→ WORK TASK
Each entry below must be repeated exactly, with pictures left out.

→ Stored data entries

>>>

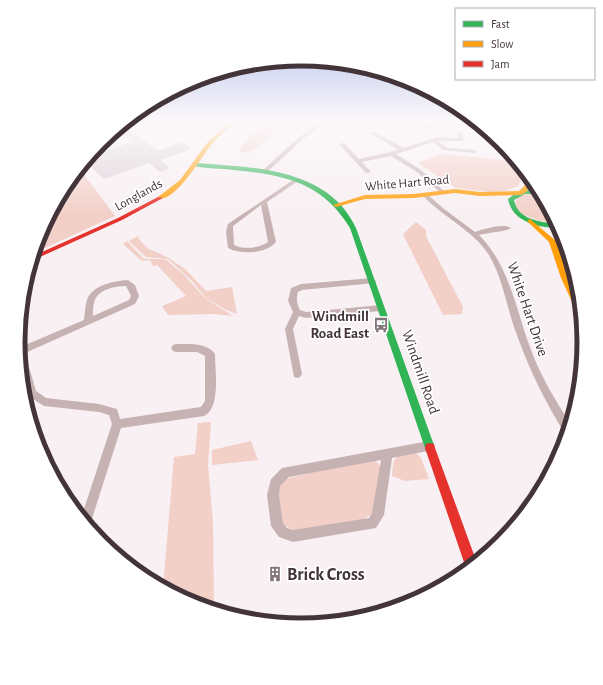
<svg xmlns="http://www.w3.org/2000/svg" width="603" height="685" font-family="'Alegreya Sans',sans-serif">
<rect width="100%" height="100%" fill="#f8f0f3"/>
<g fill="#f2cfc7">
<polygon points="270,121 276,121 285,125 249,153 238,151 251,135"/>
<polygon points="440,154 504,160 521,166 522,176 518,186 505,191 490,192 456,188 418,163"/>
<path d="M78 170 86 177 115 216 34 253C43 223 58 194 78 170Z"/>
<path d="M539 194H542L557 222C547 224 512 216 516 201 516 198 520 196 523 195 527 194 534 194 539 194Z"/>
<polygon points="416,222 426,230 426,236 463,307 462,314 443,315 403,234"/>
<polygon points="140,235 138,238 147,248 167,257 185,269 206,291 232,287 237,314 226,310 206,298 191,280 168,259 146,257 129,241"/>
<polygon points="127,241 144,259 164,259 168,261 186,277 205,298 233,316 214,314 168,315 162,306 186,296 157,265 153,266 150,260 142,261 123,244"/>
<polygon points="211,422 208,465 213,522 214,611 193,604 163,588 174,457 195,454 198,423"/>
<polygon points="251,441 258,460 212,465 212,450"/>
<path d="M415 452 421 458 429 479 405 481 392 476C394 454 394 457 415 452Z"/>
<path d="M368 459C376 460 380 463 381 471L373 513 364 519 294 531 283 524 278 491 281 483 289 478Z"/>
</g>
<g fill="#dbd2d8">
<polygon points="130,130 158,151 182,142 192,149 160,160 170,168 160,172 149,163 104,179 85,161 97,147 102,152 132,142 120,133"/>
<polygon points="279,565 280,582 270,583 269,566"/>
</g>
<g fill="none" stroke-linecap="round" stroke-linejoin="round">
<g fill="#c7b2b3" fill-rule="evenodd">
<polygon points="323,121 329,121 303,139 266,173 262,173 262,171 299,137"/>
<polygon points="416,121 422,121 427,125 438,121 445,121 427,129"/>
<polygon points="460,131 463,133 463,141 438,141 447,148 474,150 477,152 476,153 443,150 433,142 396,154 421,170 444,191 445,192 442,194 417,172 391,156 362,162 371,172 366,173 339,144 344,143 359,159 399,150 371,134 371,132 375,132 404,148 437,137 458,138 457,133"/>
<path d="M293 180 298 181 267 202 276 242C266 254 241 255 228 248L226 232 228 224ZM261 205 268 242C260 248 244 250 234 245L233 226Z"/>
<path d="M423 194H427L444 209 475 232C484 229 504 223 511 228 506 232 488 232 479 235 510 266 516 311 531 350 541 377 556 401 571 425L568 436 565 434C543 398 528 367 514 327 506 303 502 277 489 255 473 230 443 217 423 196Z"/>
<path d="M372 278 376 281 375 283 302 290 298 292C296 298 297 304 300 310L306 312 381 305 385 308 381 311 306 318 299 316 293 329 302 374 300 377 297 378 294 377 285 329 293 312 288 301 291 288 301 284Z"/>
<path d="M128 280 135 285 139 296 135 304 25 353 36 391 46 398 99 404 117 409 120 419 201 407 205 401V356L197 352H176L173 351 171 348 173 345 176 344C188 344 207 342 215 354 215 369 221 409 204 416L121 428 89 528 81 518 112 424 109 415 99 412 44 406 28 396 21 369 18 340 21 341 23 346 84 320C85 313 85 306 87 300 92 285 114 281 128 280ZM126 286 131 296 129 300 93 316C93 311 93 304 95 300 99 289 116 286 126 286Z"/>
<path d="M429 441 433 442 434 446 433 450 392 458 384 515 376 528 293 542 279 537 271 526 267 495 271 479 282 468ZM381 460 372 513 369 518 293 530 287 528 283 523 279 495 280 486 289 477Z"/>
</g>
<g fill="#30b455" fill-rule="evenodd">
<path d="M196 163C245 167 305 167 341 205 347 212 352 220 356 228L435 448 434 452 430 453 426 452 425 448 350 228C322 182 284 175 234 170 221 168 207 169 194 166V164Z"/>
<path d="M529 190H540L542 194H525L514 200C518 220 540 222 558 224L560 228C539 228 512 222 508 199L516 193Z"/>
<polygon points="562,239 565,239 575,273 571,271 561,241"/>
</g>
<g fill="#ff9f0a" fill-rule="evenodd">
<path d="M231 121H236C228 129 218 136 211 145 201 158 176 201 158 199V197L180 180 207 143Z"/>
<path d="M529 175 533 179C532 186 527 193 521 195L480 196 455 193 414 198 365 199 336 207 333 205 365 195 414 194 455 189 480 192 519 191 526 184 527 177Z"/>
<polygon points="530,219 556,241 569,278 581,304 583,318 579,317 578,315 561,278 549,242 528,222 527,221"/>
</g>
<g fill="#e5322d" fill-rule="evenodd">
<polygon points="158,197 163,198 122,220 31,261 33,256 118,218"/>
<polygon points="430,443 434,444 435,448 477,563 467,571 425,448 426,444"/>
</g>
</g>
<linearGradient id="sky" x2="0" y2="1"><stop stop-color="#a3b4e9"/><stop offset="0.56" stop-color="#fcf8fa"/><stop offset="1" stop-color="#fcf8fa" stop-opacity="0"/></linearGradient>
<rect width="603" height="217" fill="url(#sky)"/>
<defs>
<g id="bus-bare" transform="scale(1.2)"><path d="M-5-6H5V4H4V6H2V4H-2V6H-4V4H-5ZM-3.5-4V0h7V-4ZM-3.5 1.2v1.5H-2V1.2ZM2 1.2v1.5H3.5V1.2Z" fill="#82767a" stroke="#fff" stroke-width="2.5" paint-order="stroke"/></g>
<g id="building-bare" transform="scale(1.2)"><path d="M-4-6H4V6H1V3H-1V6H-4ZM-2.5-4.3h1.7v1.8h-1.7ZM.8-4.3h1.7v1.8H.8ZM-2.5-1h1.7V.8h-1.7ZM.8-1h1.7V.8H.8Z" fill="#82767a" stroke="#fff" stroke-width="2.5" paint-order="stroke"/></g>
</defs>
<g fill-rule="evenodd">
<use href="#bus-bare" x="381" y="325"/>
<use href="#building-bare" x="275" y="574"/>
</g>
<g text-anchor="middle" stroke-width="3.5" stroke-linejoin="round" paint-order="stroke">
<g font-size="13" fill="#433439" stroke="#fff">
<text transform="translate(407 182) rotate(-5)" y="5">White Hart Road</text>
<text transform="translate(138 194) rotate(-29)" y="5">Longlands</text>
</g>
<g font-size="15" fill="#433439" stroke="#fff">
<text transform="translate(528 309) rotate(71)" y="5">White Hart Drive</text>
<text transform="translate(421 372) rotate(71)" y="5">Windmill Road</text>
</g>
<g font-size="15" font-weight="bold" fill="#433439" stroke="#fff" text-anchor="end">
<text x="369" y="321">Windmill<tspan x="369" dy="17">Road East</tspan></text>
</g>
<g font-size="18" font-weight="bold" fill="#433439" stroke="#fff" text-anchor="start">
<text x="287" y="580">Brick Cross</text>
</g>
</g>
<path d="M0 0H603V685H0ZM25 342a276 276 0 1 1 552 0a276 276 0 1 1-552 0Z" fill="#fff" fill-rule="evenodd"/>
<path fill="none" stroke="#433439" stroke-width="5" d="M25 342a276 276 0 1 1 552 0a276 276 0 1 1-552 0Z"/>
<rect x="455" y="8" width="140" height="72" fill="#ffffff" stroke="#b4aeb0"/>
<rect x="463" y="21" width="20" height="6" fill="#30b455" stroke="#b4aeb0"/>
<text x="491" y="28" font-size="12" fill="#433439">Fast</text>
<rect x="463" y="41" width="20" height="6" fill="#ff9f0a" stroke="#b4aeb0"/>
<text x="491" y="48" font-size="12" fill="#433439">Slow</text>
<rect x="463" y="61" width="20" height="6" fill="#e5322d" stroke="#b4aeb0"/>
<text x="491" y="68" font-size="12" fill="#433439">Jam</text>
</svg>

<<<

→ ANSWER TO THIS TASK
<svg xmlns="http://www.w3.org/2000/svg" width="603" height="685" font-family="'Alegreya Sans',sans-serif">
<rect width="100%" height="100%" fill="#f8f0f3"/>
<g fill="#f2cfc7">
<polygon points="270,121 276,121 285,125 249,153 238,151 251,135"/>
<polygon points="440,154 504,160 521,166 522,176 518,186 505,191 490,192 456,188 418,163"/>
<path d="M78 170 86 177 115 216 34 253C43 223 58 194 78 170Z"/>
<path d="M539 194H542L557 222C547 224 512 216 516 201 516 198 520 196 523 195 527 194 534 194 539 194Z"/>
<polygon points="416,222 426,230 426,236 463,307 462,314 443,315 403,234"/>
<polygon points="140,235 138,238 147,248 167,257 185,269 206,291 232,287 237,314 226,310 206,298 191,280 168,259 146,257 129,241"/>
<polygon points="127,241 144,259 164,259 168,261 186,277 205,298 233,316 214,314 168,315 162,306 186,296 157,265 153,266 150,260 142,261 123,244"/>
<polygon points="211,422 208,465 213,522 214,611 193,604 163,588 174,457 195,454 198,423"/>
<polygon points="251,441 258,460 212,465 212,450"/>
<path d="M415 452 421 458 429 479 405 481 392 476C394 454 394 457 415 452Z"/>
<path d="M368 459C376 460 380 463 381 471L373 513 364 519 294 531 283 524 278 491 281 483 289 478Z"/>
</g>
<g fill="#dbd2d8">
<polygon points="130,130 158,151 182,142 192,149 160,160 170,168 160,172 149,163 104,179 85,161 97,147 102,152 132,142 120,133"/>
<polygon points="279,565 280,582 270,583 269,566"/>
</g>
<g fill="none" stroke-linecap="round" stroke-linejoin="round">
<g fill="#c7b2b3" fill-rule="evenodd">
<polygon points="323,121 329,121 303,139 266,173 262,173 262,171 299,137"/>
<polygon points="416,121 422,121 427,125 438,121 445,121 427,129"/>
<polygon points="460,131 463,133 463,141 438,141 447,148 474,150 477,152 476,153 443,150 433,142 396,154 421,170 444,191 445,192 442,194 417,172 391,156 362,162 371,172 366,173 339,144 344,143 359,159 399,150 371,134 371,132 375,132 404,148 437,137 458,138 457,133"/>
<path d="M293 180 298 181 267 202 276 242C266 254 241 255 228 248L226 232 228 224ZM261 205 268 242C260 248 244 250 234 245L233 226Z"/>
<path d="M423 194H427L444 209 475 232C484 229 504 223 511 228 506 232 488 232 479 235 510 266 516 311 531 350 541 377 556 401 571 425L568 436 565 434C543 398 528 367 514 327 506 303 502 277 489 255 473 230 443 217 423 196Z"/>
<path d="M372 278 376 281 375 283 302 290 298 292C296 298 297 304 300 310L306 312 381 305 385 308 381 311 306 318 299 316 293 329 302 374 300 377 297 378 294 377 285 329 293 312 288 301 291 288 301 284Z"/>
<path d="M128 280 135 285 139 296 135 304 25 353 36 391 46 398 99 404 117 409 120 419 201 407 205 401V356L197 352H176L173 351 171 348 173 345 176 344C188 344 207 342 215 354 215 369 221 409 204 416L121 428 89 528 81 518 112 424 109 415 99 412 44 406 28 396 21 369 18 340 21 341 23 346 84 320C85 313 85 306 87 300 92 285 114 281 128 280ZM126 286 131 296 129 300 93 316C93 311 93 304 95 300 99 289 116 286 126 286Z"/>
<path d="M429 441 433 442 434 446 433 450 392 458 384 515 376 528 293 542 279 537 271 526 267 495 271 479 282 468ZM381 460 372 513 369 518 293 530 287 528 283 523 279 495 280 486 289 477Z"/>
</g>
<g fill="#30b455" fill-rule="evenodd">
<path d="M196 163C245 167 305 167 341 205 347 212 352 220 356 228L435 448 434 452 430 453 426 452 425 448 350 228C322 182 284 175 234 170 221 168 207 169 194 166V164Z"/>
<path d="M529 190H540L542 194H525L514 200C518 220 540 222 558 224L560 228C539 228 512 222 508 199L516 193Z"/>
<polygon points="562,239 565,239 575,273 571,271 561,241"/>
</g>
<g fill="#ff9f0a" fill-rule="evenodd">
<path d="M231 121H236C228 129 218 136 211 145 201 158 176 201 158 199V197L180 180 207 143Z"/>
<path d="M529 175 533 179C532 186 527 193 521 195L480 196 455 193 414 198 365 199 336 207 333 205 365 195 414 194 455 189 480 192 519 191 526 184 527 177Z"/>
<polygon points="530,219 556,241 569,278 581,304 583,318 579,317 578,315 561,278 549,242 528,222 527,221"/>
</g>
<g fill="#e5322d" fill-rule="evenodd">
<polygon points="158,197 163,198 122,220 31,261 33,256 118,218"/>
<polygon points="430,443 434,444 435,448 477,563 467,571 425,448 426,444"/>
</g>
</g>
<linearGradient id="sky" x2="0" y2="1"><stop stop-color="#a3b4e9"/><stop offset="0.56" stop-color="#fcf8fa"/><stop offset="1" stop-color="#fcf8fa" stop-opacity="0"/></linearGradient>
<rect width="603" height="217" fill="url(#sky)"/>
<defs>
<g id="bus-bare" transform="scale(1.2)"><path d="M-5-6H5V4H4V6H2V4H-2V6H-4V4H-5ZM-3.5-4V0h7V-4ZM-3.5 1.2v1.5H-2V1.2ZM2 1.2v1.5H3.5V1.2Z" fill="#82767a" stroke="#fff" stroke-width="2.5" paint-order="stroke"/></g>
<g id="building-bare" transform="scale(1.2)"><path d="M-4-6H4V6H1V3H-1V6H-4ZM-2.5-4.3h1.7v1.8h-1.7ZM.8-4.3h1.7v1.8H.8ZM-2.5-1h1.7V.8h-1.7ZM.8-1h1.7V.8H.8Z" fill="#82767a" stroke="#fff" stroke-width="2.5" paint-order="stroke"/></g>
</defs>
<g fill-rule="evenodd">
<use href="#bus-bare" x="381" y="325"/>
<use href="#building-bare" x="275" y="574"/>
</g>
<g text-anchor="middle" stroke-width="3.5" stroke-linejoin="round" paint-order="stroke">
<g font-size="13" fill="#433439" stroke="#fff">
<text transform="translate(407 182) rotate(-5)" y="5">White Hart Road</text>
<text transform="translate(138 194) rotate(-29)" y="5">Longlands</text>
</g>
<g font-size="15" fill="#433439" stroke="#fff">
<text transform="translate(528 309) rotate(71)" y="5">White Hart Drive</text>
<text transform="translate(421 372) rotate(71)" y="5">Windmill Road</text>
</g>
<g font-size="15" font-weight="bold" fill="#433439" stroke="#fff" text-anchor="end">
<text x="369" y="321">Windmill<tspan x="369" dy="17">Road East</tspan></text>
</g>
<g font-size="18" font-weight="bold" fill="#433439" stroke="#fff" text-anchor="start">
<text x="287" y="580">Brick Cross</text>
</g>
</g>
<path d="M0 0H603V685H0ZM25 342a276 276 0 1 1 552 0a276 276 0 1 1-552 0Z" fill="#fff" fill-rule="evenodd"/>
<path fill="none" stroke="#433439" stroke-width="5" d="M25 342a276 276 0 1 1 552 0a276 276 0 1 1-552 0Z"/>
<rect x="455" y="8" width="140" height="72" fill="#ffffff" stroke="#b4aeb0"/>
<rect x="463" y="21" width="20" height="6" fill="#30b455" stroke="#b4aeb0"/>
<text x="491" y="28" font-size="12" fill="#433439">Fast</text>
<rect x="463" y="41" width="20" height="6" fill="#ff9f0a" stroke="#b4aeb0"/>
<text x="491" y="48" font-size="12" fill="#433439">Slow</text>
<rect x="463" y="61" width="20" height="6" fill="#e5322d" stroke="#b4aeb0"/>
<text x="491" y="68" font-size="12" fill="#433439">Jam</text>
</svg>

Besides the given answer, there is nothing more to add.